Azerbaijani pilot and aviation executive

Jahangir Jalal oghlu Asgarov (Cahangir Cəlal oğlu Əsgərov; born 11 July 1950) is an Azerbaijani pilot and aviation executive who headed the Azerbaijan Airlines from 1996 to 2023.

== Biography ==
Jahangir Asgarov was born on 11 July 1950, in Baku, Azerbaijan, into a family of civil servants. He began his professional career in 1970 at the Baku United Aviation Group of the Azerbaijan Civil Aviation Administration. After graduating from the Kremenchuk Civil Aviation Flight School in 1972 with a specialty in piloting, he was sent to the Cherkasy United Aviation Group of the Ukrainian Civil Aviation Administration as a co-pilot of the An-2 aircraft. In the same year, he was transferred to the Zabrat United Flight Group of the Azerbaijan Civil Aviation Administration, where he served as the commander of the aviation squadron and deputy commander of the flight group until 1977. From 1978 to 1980, he served as the commander of the Yevlakh United Aviation Group and the head of the airport of the Azerbaijan Civil Aviation Administration.

In 1980, Asgarov graduated from the USSR Civil Aviation Academy named after Lenin, with a degree in engineering-pilot. Between 1980 and 1981, he worked as an instructor-pilot of the An-2 aircraft in the training group of the Azerbaijan Civil Aviation Administration. From 1981 to 1984, he performed flights as a co-pilot of the Tupolev Tu-134 in the Baku United Aviation Group. He served as the captain of the Tu-134 aircraft, deputy commander of the aviation squadron from 1984 to 1988, and was appointed the squadron commander for these aircraft types in 1988.

TASK LIST –
A – According to the Asgarov biography, which flight school did he graduate from in 1972?
B – Write a continuation of the Asgarov biography that picks up after its last sentence.
The listing that comes next is separate material, unconnected to the Asgarov biography.

RECORDS PROVIDED –
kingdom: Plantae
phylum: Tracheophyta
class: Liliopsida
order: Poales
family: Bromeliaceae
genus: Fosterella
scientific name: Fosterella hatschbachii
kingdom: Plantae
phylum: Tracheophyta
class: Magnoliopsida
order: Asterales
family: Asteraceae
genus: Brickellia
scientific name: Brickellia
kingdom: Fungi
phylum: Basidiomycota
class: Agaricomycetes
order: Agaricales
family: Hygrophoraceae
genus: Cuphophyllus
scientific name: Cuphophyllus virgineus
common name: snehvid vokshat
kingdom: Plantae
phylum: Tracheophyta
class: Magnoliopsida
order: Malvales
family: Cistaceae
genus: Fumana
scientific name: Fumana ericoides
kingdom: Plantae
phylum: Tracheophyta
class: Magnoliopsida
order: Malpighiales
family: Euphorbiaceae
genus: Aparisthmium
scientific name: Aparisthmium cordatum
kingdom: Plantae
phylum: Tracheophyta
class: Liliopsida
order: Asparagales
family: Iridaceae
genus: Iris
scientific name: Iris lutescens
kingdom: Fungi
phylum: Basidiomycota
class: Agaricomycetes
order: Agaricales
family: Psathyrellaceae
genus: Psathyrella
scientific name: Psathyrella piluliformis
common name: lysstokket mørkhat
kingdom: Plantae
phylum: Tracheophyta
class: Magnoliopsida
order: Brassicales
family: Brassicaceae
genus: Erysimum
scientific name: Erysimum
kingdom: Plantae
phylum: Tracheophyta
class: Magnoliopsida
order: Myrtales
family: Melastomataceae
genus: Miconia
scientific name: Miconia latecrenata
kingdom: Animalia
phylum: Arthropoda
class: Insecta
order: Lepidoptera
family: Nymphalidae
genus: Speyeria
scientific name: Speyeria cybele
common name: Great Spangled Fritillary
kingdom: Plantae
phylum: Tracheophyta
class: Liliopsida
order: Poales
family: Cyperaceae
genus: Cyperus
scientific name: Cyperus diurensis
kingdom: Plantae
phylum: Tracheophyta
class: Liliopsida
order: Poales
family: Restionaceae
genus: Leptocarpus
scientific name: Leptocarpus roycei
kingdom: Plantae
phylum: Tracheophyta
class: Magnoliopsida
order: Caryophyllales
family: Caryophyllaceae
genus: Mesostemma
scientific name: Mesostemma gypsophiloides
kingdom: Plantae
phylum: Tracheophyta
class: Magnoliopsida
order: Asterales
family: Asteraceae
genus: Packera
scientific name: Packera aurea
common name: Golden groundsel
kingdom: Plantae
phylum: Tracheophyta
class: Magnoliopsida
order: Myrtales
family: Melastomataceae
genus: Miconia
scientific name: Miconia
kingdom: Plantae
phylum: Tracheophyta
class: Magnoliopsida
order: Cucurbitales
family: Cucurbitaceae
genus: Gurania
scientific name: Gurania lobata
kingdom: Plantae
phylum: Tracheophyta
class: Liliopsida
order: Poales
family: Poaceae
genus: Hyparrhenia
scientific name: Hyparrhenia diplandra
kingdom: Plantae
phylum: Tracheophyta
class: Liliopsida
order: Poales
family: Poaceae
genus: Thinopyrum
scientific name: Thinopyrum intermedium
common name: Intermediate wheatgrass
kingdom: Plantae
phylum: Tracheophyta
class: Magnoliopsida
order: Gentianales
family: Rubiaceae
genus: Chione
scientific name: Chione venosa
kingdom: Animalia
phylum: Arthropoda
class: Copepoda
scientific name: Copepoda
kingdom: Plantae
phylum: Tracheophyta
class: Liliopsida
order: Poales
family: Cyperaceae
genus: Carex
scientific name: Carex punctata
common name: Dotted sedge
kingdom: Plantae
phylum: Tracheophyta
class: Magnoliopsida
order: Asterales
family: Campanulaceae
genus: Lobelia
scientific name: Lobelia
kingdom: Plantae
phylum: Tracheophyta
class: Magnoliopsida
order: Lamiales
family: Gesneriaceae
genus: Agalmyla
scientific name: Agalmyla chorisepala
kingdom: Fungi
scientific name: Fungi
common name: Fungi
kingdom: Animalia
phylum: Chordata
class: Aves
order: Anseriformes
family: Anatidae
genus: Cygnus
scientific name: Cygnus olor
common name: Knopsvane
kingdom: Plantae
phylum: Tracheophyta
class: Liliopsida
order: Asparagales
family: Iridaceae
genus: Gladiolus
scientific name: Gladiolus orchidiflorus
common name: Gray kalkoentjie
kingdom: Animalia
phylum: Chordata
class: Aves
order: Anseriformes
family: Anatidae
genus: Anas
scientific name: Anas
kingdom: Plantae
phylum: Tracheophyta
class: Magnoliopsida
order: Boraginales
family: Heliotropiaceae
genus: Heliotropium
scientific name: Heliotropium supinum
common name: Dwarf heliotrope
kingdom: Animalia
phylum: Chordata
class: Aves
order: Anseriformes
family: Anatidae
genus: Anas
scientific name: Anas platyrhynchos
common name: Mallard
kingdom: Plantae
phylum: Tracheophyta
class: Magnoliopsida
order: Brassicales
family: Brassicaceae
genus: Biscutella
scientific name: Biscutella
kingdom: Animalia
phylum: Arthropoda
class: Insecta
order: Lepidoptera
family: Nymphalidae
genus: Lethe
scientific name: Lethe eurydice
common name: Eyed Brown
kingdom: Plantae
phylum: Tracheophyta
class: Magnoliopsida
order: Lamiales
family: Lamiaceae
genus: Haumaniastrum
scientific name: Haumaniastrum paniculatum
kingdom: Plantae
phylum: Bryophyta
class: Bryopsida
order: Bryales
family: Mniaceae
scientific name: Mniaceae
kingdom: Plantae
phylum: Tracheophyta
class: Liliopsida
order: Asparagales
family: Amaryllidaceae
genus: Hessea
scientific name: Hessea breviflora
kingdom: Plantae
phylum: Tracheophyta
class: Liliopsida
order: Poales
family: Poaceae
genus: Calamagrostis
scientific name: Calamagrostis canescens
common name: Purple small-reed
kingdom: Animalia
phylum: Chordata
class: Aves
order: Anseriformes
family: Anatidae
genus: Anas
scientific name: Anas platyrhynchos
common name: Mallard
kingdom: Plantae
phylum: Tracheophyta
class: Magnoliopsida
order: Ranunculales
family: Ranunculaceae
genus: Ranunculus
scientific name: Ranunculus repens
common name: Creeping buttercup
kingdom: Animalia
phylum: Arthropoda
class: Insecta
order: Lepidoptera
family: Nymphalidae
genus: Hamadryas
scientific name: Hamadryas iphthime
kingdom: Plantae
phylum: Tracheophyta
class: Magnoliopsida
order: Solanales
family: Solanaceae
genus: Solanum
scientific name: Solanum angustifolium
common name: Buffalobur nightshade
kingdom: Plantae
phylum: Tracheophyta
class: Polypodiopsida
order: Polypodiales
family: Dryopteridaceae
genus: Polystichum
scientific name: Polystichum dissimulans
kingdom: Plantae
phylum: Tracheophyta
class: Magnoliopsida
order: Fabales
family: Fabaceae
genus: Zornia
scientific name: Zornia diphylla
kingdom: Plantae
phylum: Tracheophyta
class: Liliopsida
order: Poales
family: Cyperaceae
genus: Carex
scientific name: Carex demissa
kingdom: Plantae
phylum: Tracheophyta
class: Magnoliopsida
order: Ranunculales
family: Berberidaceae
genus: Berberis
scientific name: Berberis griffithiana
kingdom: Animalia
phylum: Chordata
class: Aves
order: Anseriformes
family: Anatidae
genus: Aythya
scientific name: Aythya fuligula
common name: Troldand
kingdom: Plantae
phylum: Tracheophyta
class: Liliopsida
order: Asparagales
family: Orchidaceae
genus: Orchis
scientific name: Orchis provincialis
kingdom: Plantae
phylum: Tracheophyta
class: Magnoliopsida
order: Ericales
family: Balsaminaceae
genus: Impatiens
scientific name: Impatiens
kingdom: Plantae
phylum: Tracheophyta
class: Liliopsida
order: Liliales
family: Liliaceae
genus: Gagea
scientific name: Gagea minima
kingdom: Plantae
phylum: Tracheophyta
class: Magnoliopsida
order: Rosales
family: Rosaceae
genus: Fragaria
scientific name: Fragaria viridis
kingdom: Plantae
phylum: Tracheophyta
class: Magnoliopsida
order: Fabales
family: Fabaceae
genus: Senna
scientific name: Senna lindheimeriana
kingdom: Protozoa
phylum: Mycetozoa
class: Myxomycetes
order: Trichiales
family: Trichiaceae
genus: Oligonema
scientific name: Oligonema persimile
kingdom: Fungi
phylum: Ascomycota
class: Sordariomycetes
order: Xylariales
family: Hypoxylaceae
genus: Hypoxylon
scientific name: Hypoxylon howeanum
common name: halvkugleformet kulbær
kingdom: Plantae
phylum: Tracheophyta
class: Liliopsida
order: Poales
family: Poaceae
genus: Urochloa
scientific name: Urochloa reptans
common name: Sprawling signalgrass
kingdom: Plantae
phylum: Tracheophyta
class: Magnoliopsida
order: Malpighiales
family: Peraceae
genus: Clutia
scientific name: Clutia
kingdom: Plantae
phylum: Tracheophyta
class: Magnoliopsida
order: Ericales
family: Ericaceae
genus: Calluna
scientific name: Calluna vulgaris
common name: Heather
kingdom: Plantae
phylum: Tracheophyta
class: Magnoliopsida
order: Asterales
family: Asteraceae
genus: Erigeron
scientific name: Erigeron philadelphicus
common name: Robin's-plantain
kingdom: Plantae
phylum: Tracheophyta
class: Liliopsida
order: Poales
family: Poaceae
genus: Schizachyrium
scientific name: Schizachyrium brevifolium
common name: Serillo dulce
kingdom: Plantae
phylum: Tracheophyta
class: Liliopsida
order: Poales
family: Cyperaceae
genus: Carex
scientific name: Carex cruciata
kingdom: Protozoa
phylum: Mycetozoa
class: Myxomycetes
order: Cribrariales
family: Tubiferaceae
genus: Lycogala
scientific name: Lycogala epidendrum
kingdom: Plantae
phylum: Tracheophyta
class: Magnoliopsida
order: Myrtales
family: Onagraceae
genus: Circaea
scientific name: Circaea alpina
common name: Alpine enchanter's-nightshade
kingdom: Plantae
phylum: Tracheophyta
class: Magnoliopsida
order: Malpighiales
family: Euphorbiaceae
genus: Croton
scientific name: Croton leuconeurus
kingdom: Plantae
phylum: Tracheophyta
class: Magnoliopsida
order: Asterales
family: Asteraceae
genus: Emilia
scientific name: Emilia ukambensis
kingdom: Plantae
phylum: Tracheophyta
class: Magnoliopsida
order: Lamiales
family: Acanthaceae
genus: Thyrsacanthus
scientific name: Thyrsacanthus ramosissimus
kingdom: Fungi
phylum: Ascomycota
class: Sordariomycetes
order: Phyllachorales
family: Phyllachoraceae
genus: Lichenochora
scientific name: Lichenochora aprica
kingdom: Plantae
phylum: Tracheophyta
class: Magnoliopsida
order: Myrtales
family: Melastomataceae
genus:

ANSWERS GIVEN –
A – The Kremenchuk Civil Aviation Flight School.

B –
From 1991 to 1993, Asgarov was the president of the Azerbaijan Flight Crew Association Trade Union, and later, the chairman of the Trade Union of Azerbaijan Aviation.

From 1993 to 1996, he worked as the chief representative of the Azerbaijan Airlines State Concern in Turkey. On July 15, 1996, he was appointed as the General Director of the Azerbaijan Airlines State Concern. On 1 May 2008, he was appointed the President of the Azerbaijan Airlines Closed Joint-Stock Company. On 1 September 2023, by the decree of President of Azerbaijan, he was relieved of his duties as president of the company. He was succeeded by Samir Rzayev.

In 2004, Asgarov defended his candidate dissertation and became a candidate of technical sciences. He is a full member of the International Engineering Academy. He also served as the head of the Department of Air Transport Production at the National Aviation Academy. In 2024, he was dismissed from his position.

== Honours ==
Jahangir Asgarov received several awards and honours from Azerbaijan and foreign countries:

- Merited Pilot of Azerbaijan (31 May 2011, Azerbaijan)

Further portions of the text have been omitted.